#### Available data
□ □ □

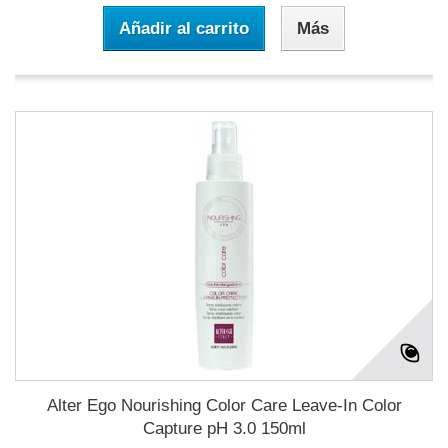
Añadir al carrito
Más
Alter Ego Nourishing Color Care Leave-In Color
Capture pH 3.0 150ml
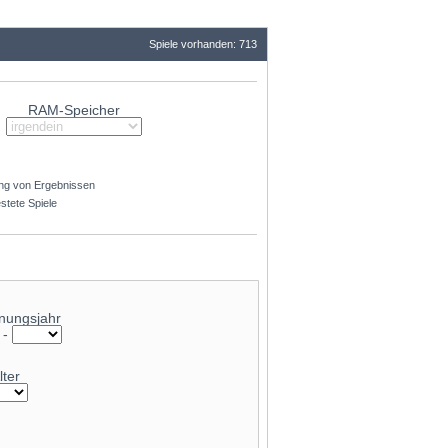
62.7
Spiele vorhanden: 713
RAM-Speicher
ng von Ergebnissen
stete Spiele
nungsjahr
-
lter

□ □ □

Set down, word for word and line by line, all the text read from the records above, and leave the pictures out.

Añadir al carrito
Más
Alter Ego Nourishing Color Care Leave-In Color
Capture pH 3.0 150ml
62.7
Spiele vorhanden: 713
RAM-Speicher
ng von Ergebnissen
stete Spiele
nungsjahr
-
lter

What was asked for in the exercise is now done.